◆ **AIM OF THE TASK**
In the records below, begin at the line that has "- **Row Level" and stop after the line that has "### 1. Install Dependencies"; quote those lines verbatim and nothing more.

::::::

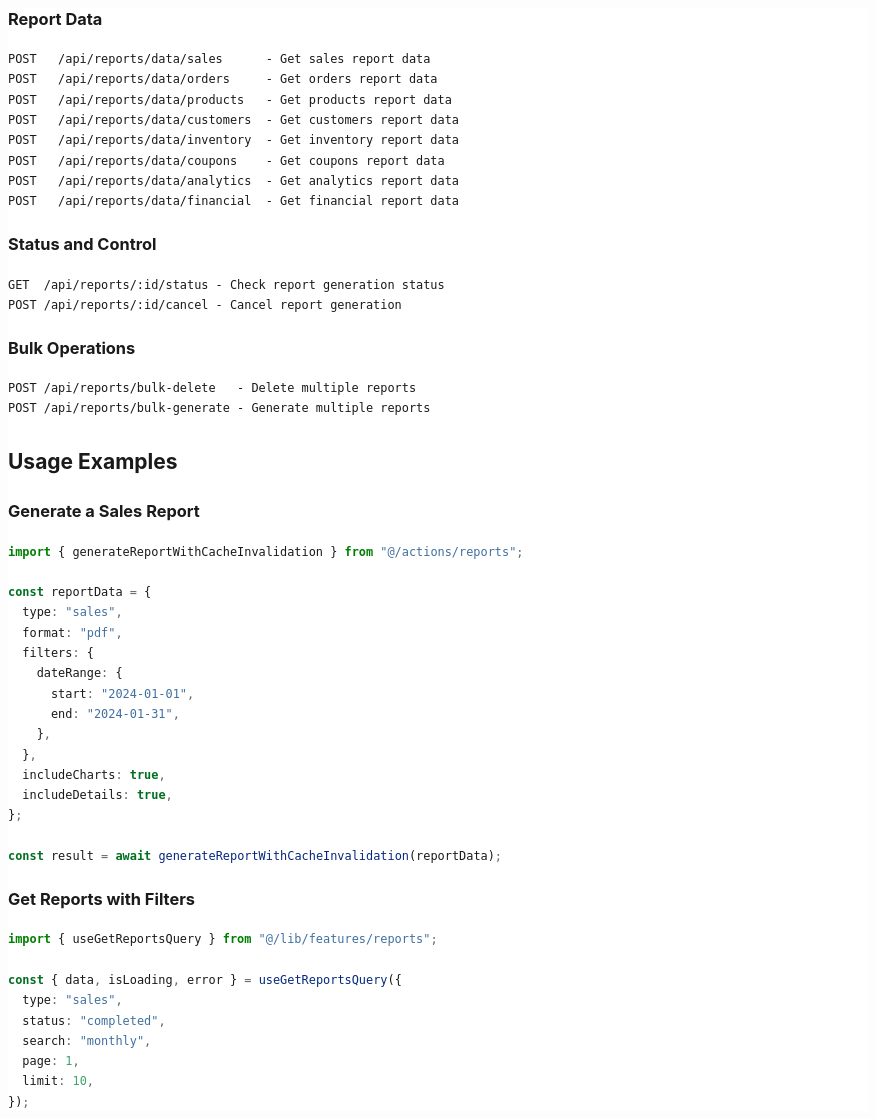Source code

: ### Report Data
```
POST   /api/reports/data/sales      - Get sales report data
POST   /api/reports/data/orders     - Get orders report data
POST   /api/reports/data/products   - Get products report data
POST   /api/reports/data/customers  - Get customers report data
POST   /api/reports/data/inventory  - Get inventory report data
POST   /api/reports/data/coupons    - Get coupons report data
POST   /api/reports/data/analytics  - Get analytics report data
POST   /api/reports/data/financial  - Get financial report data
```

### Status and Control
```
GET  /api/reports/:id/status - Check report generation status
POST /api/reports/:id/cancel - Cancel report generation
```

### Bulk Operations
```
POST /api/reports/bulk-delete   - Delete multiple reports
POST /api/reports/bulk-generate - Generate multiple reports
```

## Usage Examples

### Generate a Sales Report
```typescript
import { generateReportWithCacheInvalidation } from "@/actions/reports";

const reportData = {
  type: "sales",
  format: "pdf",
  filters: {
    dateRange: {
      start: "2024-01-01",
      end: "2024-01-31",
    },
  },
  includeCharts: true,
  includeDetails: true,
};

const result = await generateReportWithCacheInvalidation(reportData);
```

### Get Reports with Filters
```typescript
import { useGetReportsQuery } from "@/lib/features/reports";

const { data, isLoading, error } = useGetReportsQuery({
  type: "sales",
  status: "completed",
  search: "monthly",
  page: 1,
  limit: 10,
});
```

::::::

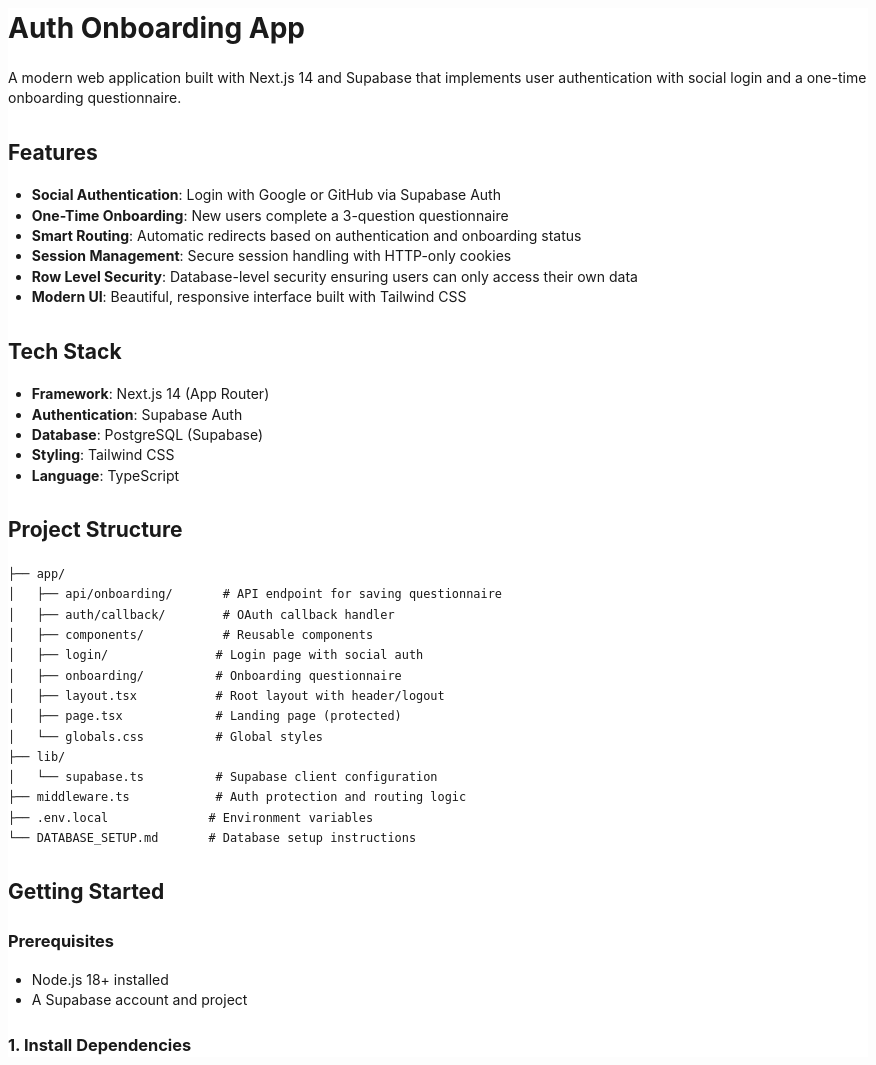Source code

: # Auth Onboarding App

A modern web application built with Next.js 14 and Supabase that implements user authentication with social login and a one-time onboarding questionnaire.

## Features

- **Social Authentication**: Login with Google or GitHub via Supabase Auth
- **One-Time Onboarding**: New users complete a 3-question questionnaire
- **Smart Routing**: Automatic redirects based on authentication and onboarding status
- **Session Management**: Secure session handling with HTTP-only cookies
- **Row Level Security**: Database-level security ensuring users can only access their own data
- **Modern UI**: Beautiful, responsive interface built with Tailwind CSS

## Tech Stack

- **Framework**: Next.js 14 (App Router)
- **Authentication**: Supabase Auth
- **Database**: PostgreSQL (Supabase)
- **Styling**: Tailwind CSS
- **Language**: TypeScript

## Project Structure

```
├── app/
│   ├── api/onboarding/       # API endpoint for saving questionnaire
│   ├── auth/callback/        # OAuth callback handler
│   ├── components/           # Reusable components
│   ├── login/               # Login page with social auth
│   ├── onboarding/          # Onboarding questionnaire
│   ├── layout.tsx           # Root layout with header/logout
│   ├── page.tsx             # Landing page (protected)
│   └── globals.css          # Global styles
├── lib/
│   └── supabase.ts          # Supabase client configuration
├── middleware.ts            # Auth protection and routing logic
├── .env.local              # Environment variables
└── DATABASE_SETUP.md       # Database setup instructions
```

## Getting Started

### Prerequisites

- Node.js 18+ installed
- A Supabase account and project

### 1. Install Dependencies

::::::

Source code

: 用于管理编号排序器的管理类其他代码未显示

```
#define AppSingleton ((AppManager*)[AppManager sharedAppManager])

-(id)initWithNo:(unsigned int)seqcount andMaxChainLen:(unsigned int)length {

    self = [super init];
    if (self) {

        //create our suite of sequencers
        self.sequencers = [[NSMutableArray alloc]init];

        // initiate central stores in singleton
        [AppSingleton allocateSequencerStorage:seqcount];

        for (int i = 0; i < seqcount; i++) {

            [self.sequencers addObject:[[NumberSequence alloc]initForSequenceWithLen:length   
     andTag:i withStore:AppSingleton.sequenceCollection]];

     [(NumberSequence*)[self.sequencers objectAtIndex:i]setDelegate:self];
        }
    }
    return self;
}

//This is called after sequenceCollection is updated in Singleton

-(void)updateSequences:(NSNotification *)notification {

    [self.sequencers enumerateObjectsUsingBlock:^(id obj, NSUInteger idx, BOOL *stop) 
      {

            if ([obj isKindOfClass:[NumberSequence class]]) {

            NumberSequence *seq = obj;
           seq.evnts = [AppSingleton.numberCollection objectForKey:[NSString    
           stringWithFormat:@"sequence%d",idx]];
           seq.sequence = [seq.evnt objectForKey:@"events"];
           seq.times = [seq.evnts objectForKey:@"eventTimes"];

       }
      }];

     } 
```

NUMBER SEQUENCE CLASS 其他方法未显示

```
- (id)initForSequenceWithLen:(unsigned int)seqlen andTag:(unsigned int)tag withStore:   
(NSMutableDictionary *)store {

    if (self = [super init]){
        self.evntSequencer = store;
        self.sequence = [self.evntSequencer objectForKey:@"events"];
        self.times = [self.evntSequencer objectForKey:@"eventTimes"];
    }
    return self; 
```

::::::

◆ **TASK SOLUTION**
- **Row Level Security**: Database-level security ensuring users can only access their own data
- **Modern UI**: Beautiful, responsive interface built with Tailwind CSS

## Tech Stack

- **Framework**: Next.js 14 (App Router)
- **Authentication**: Supabase Auth
- **Database**: PostgreSQL (Supabase)
- **Styling**: Tailwind CSS
- **Language**: TypeScript

## Project Structure

```
├── app/
│   ├── api/onboarding/       # API endpoint for saving questionnaire
│   ├── auth/callback/        # OAuth callback handler
│   ├── components/           # Reusable components
│   ├── login/               # Login page with social auth
│   ├── onboarding/          # Onboarding questionnaire
│   ├── layout.tsx           # Root layout with header/logout
│   ├── page.tsx             # Landing page (protected)
│   └── globals.css          # Global styles
├── lib/
│   └── supabase.ts          # Supabase client configuration
├── middleware.ts            # Auth protection and routing logic
├── .env.local              # Environment variables
└── DATABASE_SETUP.md       # Database setup instructions
```

## Getting Started

### Prerequisites

- Node.js 18+ installed
- A Supabase account and project

### 1. Install Dependencies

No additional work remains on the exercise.